### Your instructions
Leave the pictures out and return every line below exactly.

### Records provided
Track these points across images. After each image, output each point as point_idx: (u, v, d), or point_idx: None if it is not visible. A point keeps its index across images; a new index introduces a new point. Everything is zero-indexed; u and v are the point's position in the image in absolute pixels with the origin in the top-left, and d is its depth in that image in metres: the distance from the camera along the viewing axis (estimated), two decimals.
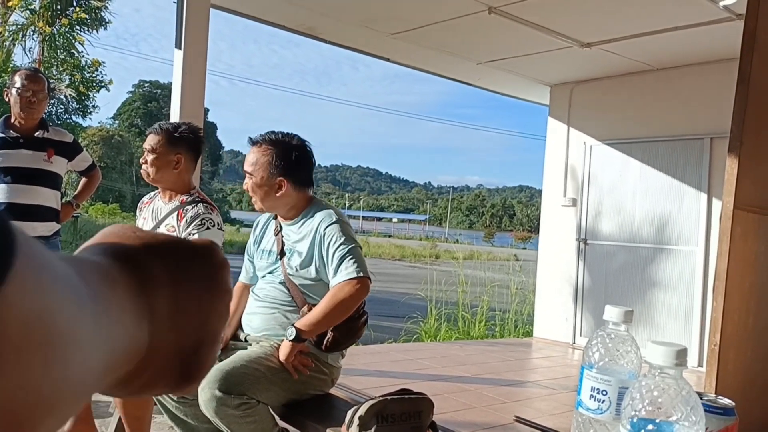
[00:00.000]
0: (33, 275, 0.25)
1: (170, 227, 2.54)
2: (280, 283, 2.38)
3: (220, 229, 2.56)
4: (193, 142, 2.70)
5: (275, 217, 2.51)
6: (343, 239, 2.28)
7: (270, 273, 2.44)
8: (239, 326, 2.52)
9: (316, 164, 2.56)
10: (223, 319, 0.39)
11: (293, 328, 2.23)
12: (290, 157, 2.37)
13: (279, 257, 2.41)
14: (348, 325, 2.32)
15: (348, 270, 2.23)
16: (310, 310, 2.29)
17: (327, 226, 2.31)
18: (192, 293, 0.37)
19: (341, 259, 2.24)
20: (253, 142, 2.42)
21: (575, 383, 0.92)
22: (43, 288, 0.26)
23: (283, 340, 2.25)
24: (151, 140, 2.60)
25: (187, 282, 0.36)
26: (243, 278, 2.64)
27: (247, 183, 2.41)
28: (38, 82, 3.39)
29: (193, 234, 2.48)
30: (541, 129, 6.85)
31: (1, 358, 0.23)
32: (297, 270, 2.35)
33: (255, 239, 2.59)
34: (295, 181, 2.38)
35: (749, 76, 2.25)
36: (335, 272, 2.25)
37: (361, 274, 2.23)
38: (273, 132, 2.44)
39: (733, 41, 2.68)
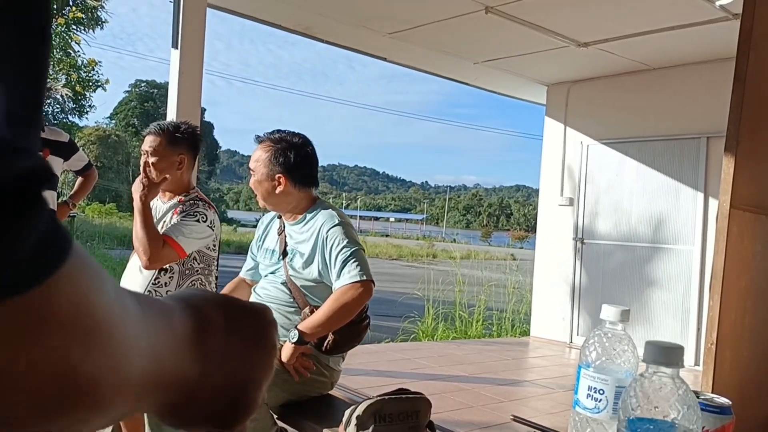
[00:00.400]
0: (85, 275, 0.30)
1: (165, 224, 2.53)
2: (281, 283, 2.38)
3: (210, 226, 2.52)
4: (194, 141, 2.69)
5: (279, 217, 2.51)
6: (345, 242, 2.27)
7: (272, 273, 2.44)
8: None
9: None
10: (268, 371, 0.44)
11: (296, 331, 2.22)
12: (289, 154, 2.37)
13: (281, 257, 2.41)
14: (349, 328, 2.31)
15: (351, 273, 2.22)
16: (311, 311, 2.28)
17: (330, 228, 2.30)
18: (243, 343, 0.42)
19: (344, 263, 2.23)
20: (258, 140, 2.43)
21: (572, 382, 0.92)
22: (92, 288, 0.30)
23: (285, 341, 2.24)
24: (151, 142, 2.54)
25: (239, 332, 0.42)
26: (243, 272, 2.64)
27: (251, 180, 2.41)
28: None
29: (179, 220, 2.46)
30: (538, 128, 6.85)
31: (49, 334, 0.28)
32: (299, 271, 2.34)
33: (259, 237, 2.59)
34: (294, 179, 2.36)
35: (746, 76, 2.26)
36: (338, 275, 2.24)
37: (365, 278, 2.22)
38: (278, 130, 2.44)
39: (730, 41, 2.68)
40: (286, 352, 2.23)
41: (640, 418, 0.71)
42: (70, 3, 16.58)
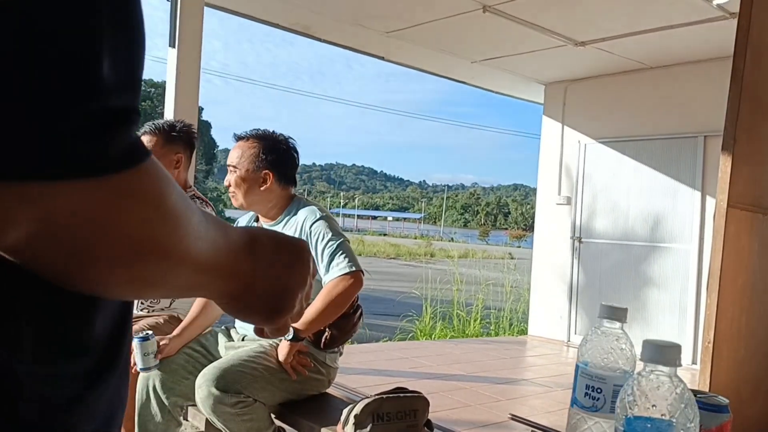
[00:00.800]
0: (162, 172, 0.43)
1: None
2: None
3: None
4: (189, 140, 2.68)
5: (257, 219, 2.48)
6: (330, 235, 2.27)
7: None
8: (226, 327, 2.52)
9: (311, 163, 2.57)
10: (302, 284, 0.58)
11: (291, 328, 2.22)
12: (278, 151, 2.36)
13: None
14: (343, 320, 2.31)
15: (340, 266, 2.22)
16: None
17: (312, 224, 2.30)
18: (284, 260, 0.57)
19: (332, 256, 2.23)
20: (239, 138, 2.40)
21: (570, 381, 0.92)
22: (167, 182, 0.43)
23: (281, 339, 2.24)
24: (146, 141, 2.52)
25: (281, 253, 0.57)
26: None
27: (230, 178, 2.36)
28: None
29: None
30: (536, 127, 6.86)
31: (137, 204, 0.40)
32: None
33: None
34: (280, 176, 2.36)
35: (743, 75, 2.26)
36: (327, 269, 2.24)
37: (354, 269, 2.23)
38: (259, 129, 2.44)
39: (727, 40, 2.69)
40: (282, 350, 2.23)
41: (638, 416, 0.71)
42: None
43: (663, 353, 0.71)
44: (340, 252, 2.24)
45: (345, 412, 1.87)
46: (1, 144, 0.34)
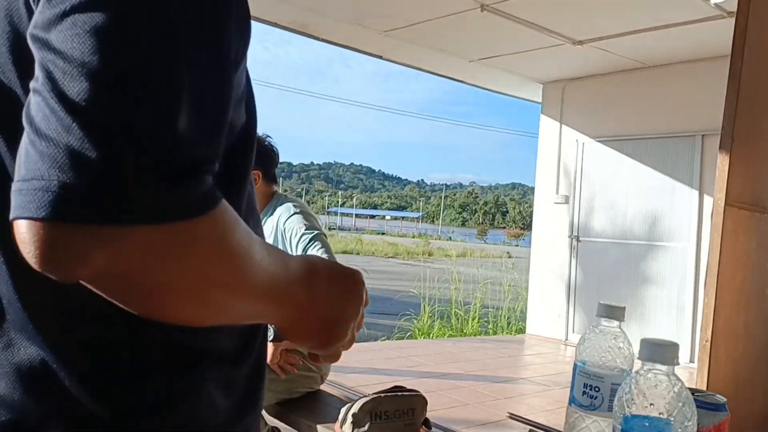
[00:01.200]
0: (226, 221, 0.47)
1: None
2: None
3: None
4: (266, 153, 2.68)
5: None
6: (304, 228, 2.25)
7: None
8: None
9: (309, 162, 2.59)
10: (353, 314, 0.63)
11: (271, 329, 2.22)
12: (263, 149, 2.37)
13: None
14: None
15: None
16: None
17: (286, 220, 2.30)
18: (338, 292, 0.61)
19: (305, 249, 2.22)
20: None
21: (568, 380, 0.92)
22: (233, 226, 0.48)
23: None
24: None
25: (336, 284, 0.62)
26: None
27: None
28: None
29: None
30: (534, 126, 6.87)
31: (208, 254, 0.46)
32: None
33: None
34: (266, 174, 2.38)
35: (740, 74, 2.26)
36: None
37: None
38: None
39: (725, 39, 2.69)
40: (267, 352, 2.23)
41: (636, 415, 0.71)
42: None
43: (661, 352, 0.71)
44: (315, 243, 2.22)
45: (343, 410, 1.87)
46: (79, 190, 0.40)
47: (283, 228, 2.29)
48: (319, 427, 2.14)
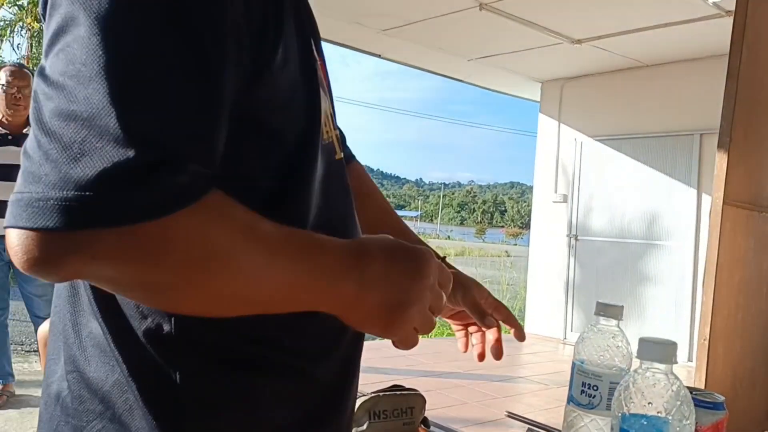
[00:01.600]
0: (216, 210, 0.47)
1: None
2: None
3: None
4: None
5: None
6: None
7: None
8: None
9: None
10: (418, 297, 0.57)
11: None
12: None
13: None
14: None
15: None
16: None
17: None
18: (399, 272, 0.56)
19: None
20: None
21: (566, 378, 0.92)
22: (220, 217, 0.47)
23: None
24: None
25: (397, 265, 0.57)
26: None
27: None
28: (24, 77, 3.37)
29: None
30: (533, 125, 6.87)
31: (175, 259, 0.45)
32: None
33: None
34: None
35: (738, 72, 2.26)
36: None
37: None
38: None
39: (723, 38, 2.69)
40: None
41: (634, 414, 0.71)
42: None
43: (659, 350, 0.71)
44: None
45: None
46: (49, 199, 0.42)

### Reply
Track these points across images. After each image, output each point as point_idx: (u, v, d), or point_idx: None if it is not visible. A point keeps its index across images; a new index introduces a new point. Everything is zero-indexed; u and v are the point's position in the image in absolute pixels with the origin in the top-left, and d is its depth in that image in metres: the distance from the camera along the viewing axis (estimated), two decimals.
[00:00.000]
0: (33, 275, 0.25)
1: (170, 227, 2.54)
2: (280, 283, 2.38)
3: (220, 229, 2.56)
4: (193, 142, 2.70)
5: (275, 217, 2.51)
6: (343, 239, 2.28)
7: (270, 273, 2.44)
8: (239, 326, 2.52)
9: (316, 164, 2.56)
10: (223, 319, 0.39)
11: (293, 328, 2.23)
12: (290, 157, 2.37)
13: (279, 257, 2.41)
14: (348, 325, 2.32)
15: (348, 270, 2.23)
16: (310, 310, 2.29)
17: (327, 226, 2.31)
18: (192, 293, 0.37)
19: (341, 259, 2.24)
20: (253, 142, 2.42)
21: (575, 383, 0.92)
22: (43, 288, 0.26)
23: (283, 340, 2.25)
24: (151, 140, 2.60)
25: (187, 282, 0.36)
26: (243, 278, 2.64)
27: (247, 183, 2.41)
28: (38, 82, 3.39)
29: (193, 234, 2.48)
30: (541, 129, 6.85)
31: (1, 358, 0.23)
32: (297, 270, 2.35)
33: (255, 239, 2.59)
34: (295, 181, 2.38)
35: (749, 76, 2.25)
36: (335, 272, 2.25)
37: (361, 274, 2.23)
38: (273, 132, 2.44)
39: (733, 41, 2.68)
[00:00.400]
0: (85, 275, 0.30)
1: (165, 224, 2.53)
2: (281, 283, 2.38)
3: (210, 226, 2.52)
4: (194, 141, 2.69)
5: (279, 217, 2.51)
6: (345, 242, 2.27)
7: (272, 273, 2.44)
8: None
9: None
10: (268, 371, 0.44)
11: (296, 331, 2.22)
12: (289, 154, 2.37)
13: (281, 257, 2.41)
14: (349, 328, 2.31)
15: (351, 273, 2.22)
16: (311, 311, 2.28)
17: (330, 228, 2.30)
18: (243, 343, 0.42)
19: (344, 263, 2.23)
20: (258, 140, 2.43)
21: (572, 382, 0.92)
22: (92, 288, 0.30)
23: (285, 341, 2.24)
24: (151, 142, 2.54)
25: (239, 332, 0.42)
26: (243, 272, 2.64)
27: (251, 180, 2.41)
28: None
29: (179, 220, 2.46)
30: (538, 128, 6.85)
31: (49, 334, 0.28)
32: (299, 271, 2.34)
33: (259, 237, 2.59)
34: (294, 179, 2.36)
35: (746, 76, 2.26)
36: (338, 275, 2.24)
37: (365, 278, 2.22)
38: (278, 130, 2.44)
39: (730, 41, 2.68)
40: (286, 352, 2.23)
41: (640, 418, 0.71)
42: (70, 3, 16.58)
[00:00.800]
0: (162, 172, 0.43)
1: None
2: None
3: None
4: (189, 140, 2.68)
5: (257, 219, 2.48)
6: (330, 235, 2.27)
7: None
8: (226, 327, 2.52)
9: (311, 163, 2.57)
10: (302, 284, 0.58)
11: (291, 328, 2.22)
12: (278, 151, 2.36)
13: None
14: (343, 320, 2.31)
15: (340, 266, 2.22)
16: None
17: (312, 224, 2.30)
18: (284, 260, 0.57)
19: (332, 256, 2.23)
20: (239, 138, 2.40)
21: (570, 381, 0.92)
22: (167, 182, 0.43)
23: (281, 339, 2.24)
24: (146, 141, 2.52)
25: (281, 253, 0.57)
26: None
27: (230, 178, 2.36)
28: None
29: None
30: (536, 127, 6.86)
31: (137, 204, 0.40)
32: None
33: None
34: (280, 176, 2.36)
35: (743, 75, 2.26)
36: (327, 269, 2.24)
37: (354, 269, 2.23)
38: (259, 129, 2.44)
39: (727, 40, 2.69)
40: (282, 350, 2.23)
41: (638, 416, 0.71)
42: None
43: (663, 353, 0.71)
44: (340, 252, 2.24)
45: (345, 412, 1.87)
46: (1, 144, 0.34)
[00:01.200]
0: (226, 221, 0.47)
1: None
2: None
3: None
4: (266, 153, 2.68)
5: None
6: (304, 228, 2.25)
7: None
8: None
9: (309, 162, 2.59)
10: (353, 314, 0.63)
11: (271, 329, 2.22)
12: (263, 149, 2.37)
13: None
14: None
15: None
16: None
17: (286, 220, 2.30)
18: (338, 292, 0.61)
19: (305, 249, 2.22)
20: None
21: (568, 380, 0.92)
22: (233, 226, 0.48)
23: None
24: None
25: (336, 284, 0.62)
26: None
27: None
28: None
29: None
30: (534, 126, 6.87)
31: (208, 254, 0.46)
32: None
33: None
34: (266, 174, 2.38)
35: (740, 74, 2.26)
36: None
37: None
38: None
39: (725, 39, 2.69)
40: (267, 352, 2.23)
41: (636, 415, 0.71)
42: None
43: (661, 352, 0.71)
44: (315, 243, 2.22)
45: (343, 410, 1.87)
46: (79, 190, 0.40)
47: (283, 228, 2.29)
48: (319, 427, 2.14)
[00:01.600]
0: (216, 210, 0.47)
1: None
2: None
3: None
4: None
5: None
6: None
7: None
8: None
9: None
10: (418, 297, 0.57)
11: None
12: None
13: None
14: None
15: None
16: None
17: None
18: (399, 272, 0.56)
19: None
20: None
21: (566, 378, 0.92)
22: (220, 217, 0.47)
23: None
24: None
25: (397, 265, 0.57)
26: None
27: None
28: (24, 77, 3.37)
29: None
30: (533, 125, 6.87)
31: (175, 259, 0.45)
32: None
33: None
34: None
35: (738, 72, 2.26)
36: None
37: None
38: None
39: (723, 38, 2.69)
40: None
41: (634, 414, 0.71)
42: None
43: (659, 350, 0.71)
44: None
45: None
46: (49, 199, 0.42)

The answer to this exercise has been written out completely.